You want to form your business, and you don’t want to use a lawyer. Why should you? These days television commercials and online services tout “form your own Corporation” or “we provide all the documents you need to form your business”. Given the digital world in which we live and all the resources that are available to us, it is tempting to believe we can be our own doctor, filmmaker, auto repair tech, master chef, and even lawyer, all from the comfort of our desk chair.

It is not that complicated to form a business entity. It is certainly simple to order some business cards and almost anyone can create an online presence. You tap a few keys, whip out your credit card, and ..voila!… You are a business.

One of the reasons you decided to form a corporation or an LLC was because you heard it will “protect you from liability”. It’s true that these entities can serve that purpose. But lawyers like me are trained to figure out all the things that you did wrong that allow us to come after you personally and prevent you from hiding behind the wall of your entity. We even have a term for that. It’s called “piercing the veil”.

Unfortunately, the reality of the business world is that lawyers are a necessary evil. Certainly, the lawyers opposing you are always evil, from your point of view. Their job is to make sure that your corporation or LLC won’t save you.

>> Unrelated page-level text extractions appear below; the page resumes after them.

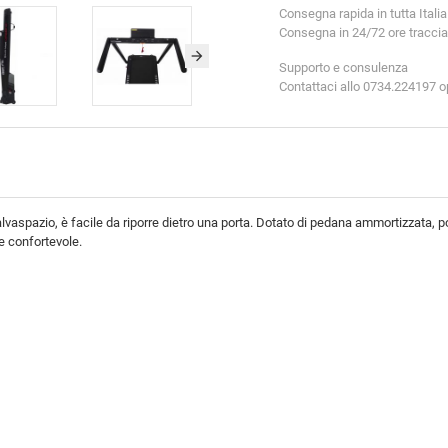
Consegna rapida in tutta Italia
Consegna in 24/72 ore tracciabil
Supporto e consulenza
Contattaci allo 0734.224197 
vaspazio, è facile da riporre dietro una porta. Dotato di pedana ammortizzata, po
 e confortevole.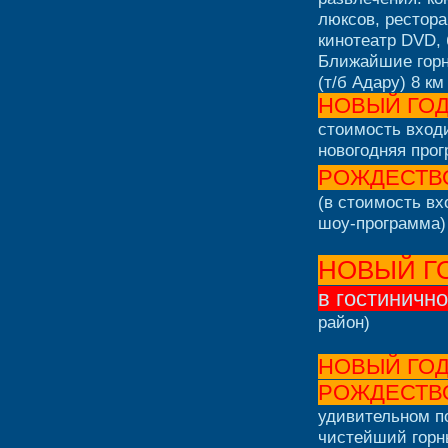
люксов, рестора
кинотеатр DVD, 
Ближайшие горн
(т/б Адару) 8 км
НОВЫЙ ГО
стоимость входи
новогодняя про
РОЖДЕСТВ
(в стоимость вх
шоу-программа)
НОВЫЙ ГО
в гостиничн
район)
НОВЫЙ ГО
РОЖДЕСТ
удивительном по
чистейший горн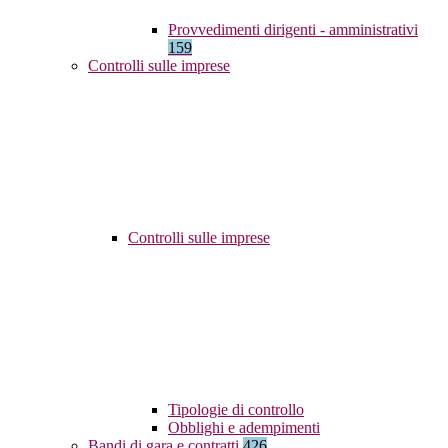
Provvedimenti dirigenti - amministrativi
159
Controlli sulle imprese
Controlli sulle imprese
Tipologie di controllo
Obblighi e adempimenti
Bandi di gara e contratti
426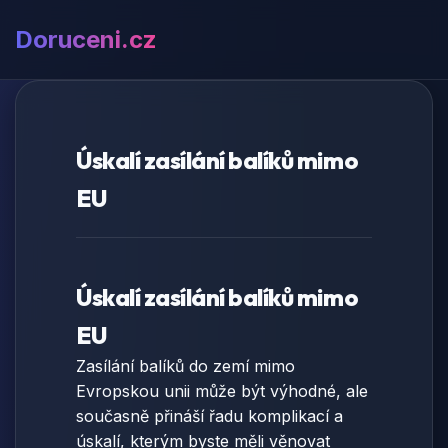
Doruceni.cz
Úskalí zasílání balíků mimo
EU
Úskalí zasílání balíků mimo
EU
Zasílání balíků do zemí mimo
Evropskou unii může být výhodné, ale
současně přináší řadu komplikací a
úskalí, kterým byste měli věnovat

If I wanted to pierce a corporate veil here are the first things I would look at:

Did you comply with all of the formality of corporate law that allows you to maintain your corporate shield? For example, did you properly adopt a working set of bylaws? Did you follow those bylaws to the letter and conduct annual meetings? Did you keep proper meeting minutes? Did your directors and officers act within their defined roles in making decisions regarding corporate operations? Failure to do those, and I am up your you-know-what.

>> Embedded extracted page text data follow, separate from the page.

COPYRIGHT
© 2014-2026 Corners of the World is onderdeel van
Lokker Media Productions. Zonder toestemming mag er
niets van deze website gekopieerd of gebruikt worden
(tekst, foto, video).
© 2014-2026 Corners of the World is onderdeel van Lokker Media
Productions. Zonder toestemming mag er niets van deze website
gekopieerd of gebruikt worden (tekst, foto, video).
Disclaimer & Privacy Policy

If you minded your formality p’s and q’s, I can still get ya. I look to see whether your business operated as a business or did you operate it as your personal piggy bank? Did you pay your personal expenses out of the corporate entity? Did you take money home without paying yourself any salary (the IRS has strict rules about this). Did you execute documents using proper corporate formality?

There are boatloads of other mistakes that you can make that end up compromising what you thought was the “shield” of your business entity. You might have operated under a trade name that is different from your corporate name and that you didn’t properly register. You may have formed the corporation in a different state and failed to register properly to do business in this state. If I’m really lucky, you failed to file your corporate annual report on time and your entity is dissolved even though you think you are still operating under corporate capacity.


There are many things a business lawyer or corporate lawyer can do to prevent your business from getting into trouble. But there are few more important roles for a business lawyer than that of making sure the bad guys don’t pierce your veil.